## TEXTE PROPOSÉ

Echo. Bernard Cosey. Ed. Daniel Maghen, 232 p. Env. 94 fr.

Le livre est sobre et somptueux, avec son beau papier épais, dont le grain rugueux sous le doigt fait penser à du papier à dessin. C'est un écrin digne du travail de Bernard Cosey, dont Echo retrace une émouvante rétrospective, insistant sur les coulisses, esquisses, croquis et projets. Une somme commentée par Cosey lui-même, avec de courts textes manuscrits, au crayon, comme si on pénétrait dans l'intimité de ses notes personnelles. Cosey, c'est un dessin «d'une rare limpidité», «une gamme de couleurs d'une savante limpidité», une histoire «toujours subtilement construite», un regard «à l'insatiable curiosité» posé sur le monde, comme le dit en préface, avec justesse et peu de mots, André Juillard (dont Maghen avait publié le vite épuisé Entracte, dans la même veine, qui vient d'être réédité).

(Entrées de données recueillies)

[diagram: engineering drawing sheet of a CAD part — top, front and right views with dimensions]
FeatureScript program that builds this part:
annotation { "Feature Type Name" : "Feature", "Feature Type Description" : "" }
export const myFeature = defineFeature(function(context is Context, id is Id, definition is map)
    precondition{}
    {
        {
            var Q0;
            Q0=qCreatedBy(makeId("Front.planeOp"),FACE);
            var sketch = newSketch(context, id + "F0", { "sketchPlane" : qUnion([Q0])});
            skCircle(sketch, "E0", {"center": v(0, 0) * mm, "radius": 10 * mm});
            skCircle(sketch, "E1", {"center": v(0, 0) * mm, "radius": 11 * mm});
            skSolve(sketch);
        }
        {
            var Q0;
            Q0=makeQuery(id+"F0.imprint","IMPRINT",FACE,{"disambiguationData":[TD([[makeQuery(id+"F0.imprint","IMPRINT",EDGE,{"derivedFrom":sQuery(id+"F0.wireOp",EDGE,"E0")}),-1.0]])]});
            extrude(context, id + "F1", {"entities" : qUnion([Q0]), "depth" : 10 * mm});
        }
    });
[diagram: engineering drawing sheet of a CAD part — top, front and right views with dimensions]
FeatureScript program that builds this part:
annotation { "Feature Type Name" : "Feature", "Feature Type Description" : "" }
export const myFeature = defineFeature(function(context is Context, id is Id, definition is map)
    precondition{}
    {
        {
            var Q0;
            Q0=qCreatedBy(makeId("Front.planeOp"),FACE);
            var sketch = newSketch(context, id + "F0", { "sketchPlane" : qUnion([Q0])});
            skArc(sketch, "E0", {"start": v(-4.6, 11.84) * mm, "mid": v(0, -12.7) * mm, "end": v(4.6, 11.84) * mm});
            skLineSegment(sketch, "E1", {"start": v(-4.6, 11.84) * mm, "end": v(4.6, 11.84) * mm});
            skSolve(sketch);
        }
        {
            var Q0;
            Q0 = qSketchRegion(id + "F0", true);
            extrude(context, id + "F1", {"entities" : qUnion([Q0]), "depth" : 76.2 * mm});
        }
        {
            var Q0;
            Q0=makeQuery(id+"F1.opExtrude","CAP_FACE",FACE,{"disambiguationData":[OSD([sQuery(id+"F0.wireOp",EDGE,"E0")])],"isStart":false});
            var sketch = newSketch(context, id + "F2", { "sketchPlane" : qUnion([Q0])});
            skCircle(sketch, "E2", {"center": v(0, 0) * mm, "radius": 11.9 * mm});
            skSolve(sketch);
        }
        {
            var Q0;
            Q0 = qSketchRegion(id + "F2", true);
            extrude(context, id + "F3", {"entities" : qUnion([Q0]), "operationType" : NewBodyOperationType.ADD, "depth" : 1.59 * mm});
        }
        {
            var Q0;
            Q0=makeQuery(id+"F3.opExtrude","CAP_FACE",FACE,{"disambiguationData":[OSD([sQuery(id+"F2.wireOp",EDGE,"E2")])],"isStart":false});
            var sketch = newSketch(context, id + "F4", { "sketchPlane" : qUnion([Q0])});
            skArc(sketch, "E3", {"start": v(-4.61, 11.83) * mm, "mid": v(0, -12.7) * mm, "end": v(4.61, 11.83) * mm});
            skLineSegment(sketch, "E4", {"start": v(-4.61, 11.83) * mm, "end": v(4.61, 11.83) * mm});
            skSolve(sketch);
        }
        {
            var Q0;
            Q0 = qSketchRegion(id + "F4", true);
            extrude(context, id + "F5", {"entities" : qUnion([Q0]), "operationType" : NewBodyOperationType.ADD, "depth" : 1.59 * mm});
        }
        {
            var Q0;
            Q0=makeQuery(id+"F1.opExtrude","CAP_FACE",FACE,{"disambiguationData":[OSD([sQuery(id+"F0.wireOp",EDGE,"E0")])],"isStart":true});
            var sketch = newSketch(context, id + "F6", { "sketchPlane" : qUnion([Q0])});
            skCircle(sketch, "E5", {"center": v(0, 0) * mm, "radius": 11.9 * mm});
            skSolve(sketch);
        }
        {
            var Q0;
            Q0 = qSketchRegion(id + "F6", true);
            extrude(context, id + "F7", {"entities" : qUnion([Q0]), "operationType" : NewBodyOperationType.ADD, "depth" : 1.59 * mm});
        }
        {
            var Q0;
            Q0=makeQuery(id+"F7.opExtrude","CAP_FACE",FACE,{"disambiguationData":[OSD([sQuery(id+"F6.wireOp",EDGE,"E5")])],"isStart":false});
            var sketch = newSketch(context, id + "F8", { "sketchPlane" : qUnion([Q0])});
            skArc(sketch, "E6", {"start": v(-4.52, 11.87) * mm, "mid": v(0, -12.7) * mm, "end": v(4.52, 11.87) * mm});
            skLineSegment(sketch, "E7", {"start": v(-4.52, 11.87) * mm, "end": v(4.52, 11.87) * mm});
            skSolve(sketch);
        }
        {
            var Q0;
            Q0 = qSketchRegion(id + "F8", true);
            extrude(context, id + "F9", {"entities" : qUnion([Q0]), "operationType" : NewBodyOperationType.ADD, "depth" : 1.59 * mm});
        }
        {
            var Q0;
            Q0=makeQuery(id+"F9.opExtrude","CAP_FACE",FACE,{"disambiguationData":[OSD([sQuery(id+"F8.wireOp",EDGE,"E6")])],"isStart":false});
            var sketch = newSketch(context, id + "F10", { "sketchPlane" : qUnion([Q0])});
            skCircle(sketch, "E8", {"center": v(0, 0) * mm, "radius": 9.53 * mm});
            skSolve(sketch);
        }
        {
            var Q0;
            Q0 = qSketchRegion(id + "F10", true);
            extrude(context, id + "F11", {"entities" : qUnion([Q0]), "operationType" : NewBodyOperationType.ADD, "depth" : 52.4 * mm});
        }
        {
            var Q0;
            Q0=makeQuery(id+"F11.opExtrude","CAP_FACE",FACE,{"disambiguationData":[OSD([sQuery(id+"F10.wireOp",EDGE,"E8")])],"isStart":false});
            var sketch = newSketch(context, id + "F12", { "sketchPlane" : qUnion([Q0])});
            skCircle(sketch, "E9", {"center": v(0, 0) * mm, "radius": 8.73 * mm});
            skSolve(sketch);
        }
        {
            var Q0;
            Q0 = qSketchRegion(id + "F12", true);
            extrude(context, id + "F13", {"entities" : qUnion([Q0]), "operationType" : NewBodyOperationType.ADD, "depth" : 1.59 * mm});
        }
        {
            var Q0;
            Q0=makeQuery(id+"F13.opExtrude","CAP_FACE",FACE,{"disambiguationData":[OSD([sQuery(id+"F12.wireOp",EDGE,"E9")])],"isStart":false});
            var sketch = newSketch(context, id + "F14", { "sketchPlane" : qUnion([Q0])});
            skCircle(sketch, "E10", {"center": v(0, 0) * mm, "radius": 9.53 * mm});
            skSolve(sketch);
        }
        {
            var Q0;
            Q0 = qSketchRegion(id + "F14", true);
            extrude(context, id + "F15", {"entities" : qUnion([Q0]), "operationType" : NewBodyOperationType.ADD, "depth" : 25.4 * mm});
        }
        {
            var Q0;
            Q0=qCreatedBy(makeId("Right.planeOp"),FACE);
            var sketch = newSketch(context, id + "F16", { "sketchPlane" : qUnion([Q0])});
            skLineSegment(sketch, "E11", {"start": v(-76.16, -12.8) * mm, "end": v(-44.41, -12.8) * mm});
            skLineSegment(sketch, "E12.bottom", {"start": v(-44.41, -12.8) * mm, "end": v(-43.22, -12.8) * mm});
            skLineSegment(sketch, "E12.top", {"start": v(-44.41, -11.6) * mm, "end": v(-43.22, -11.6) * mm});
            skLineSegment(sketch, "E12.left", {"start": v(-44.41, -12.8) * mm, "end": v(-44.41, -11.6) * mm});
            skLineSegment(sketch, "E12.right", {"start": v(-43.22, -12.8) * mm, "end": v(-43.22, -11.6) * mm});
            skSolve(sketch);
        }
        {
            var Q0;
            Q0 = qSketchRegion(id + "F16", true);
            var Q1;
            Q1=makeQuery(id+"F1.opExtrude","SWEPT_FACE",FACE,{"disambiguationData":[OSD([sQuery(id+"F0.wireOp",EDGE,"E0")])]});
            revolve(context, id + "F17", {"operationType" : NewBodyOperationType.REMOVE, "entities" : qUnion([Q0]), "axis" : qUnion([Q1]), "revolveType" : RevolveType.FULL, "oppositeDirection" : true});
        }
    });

## OBJECTIF DE L'EXERCICE
Reprenez mot pour mot, dans la critique du livre Echo, tout ce qui va de « Echo. Bernard Cosey. » jusqu'à « vient d'être réédité). ». Ces lignes proviennent d'une autre source.

## ESPACE RÉPONSE
Echo. Bernard Cosey. Ed. Daniel Maghen, 232 p. Env. 94 fr.

Le livre est sobre et somptueux, avec son beau papier épais, dont le grain rugueux sous le doigt fait penser à du papier à dessin. C'est un écrin digne du travail de Bernard Cosey, dont Echo retrace une émouvante rétrospective, insistant sur les coulisses, esquisses, croquis et projets. Une somme commentée par Cosey lui-même, avec de courts textes manuscrits, au crayon, comme si on pénétrait dans l'intimité de ses notes personnelles. Cosey, c'est un dessin «d'une rare limpidité», «une gamme de couleurs d'une savante limpidité», une histoire «toujours subtilement construite», un regard «à l'insatiable curiosité» posé sur le monde, comme le dit en préface, avec justesse et peu de mots, André Juillard (dont Maghen avait publié le vite épuisé Entracte, dans la même veine, qui vient d'être réédité).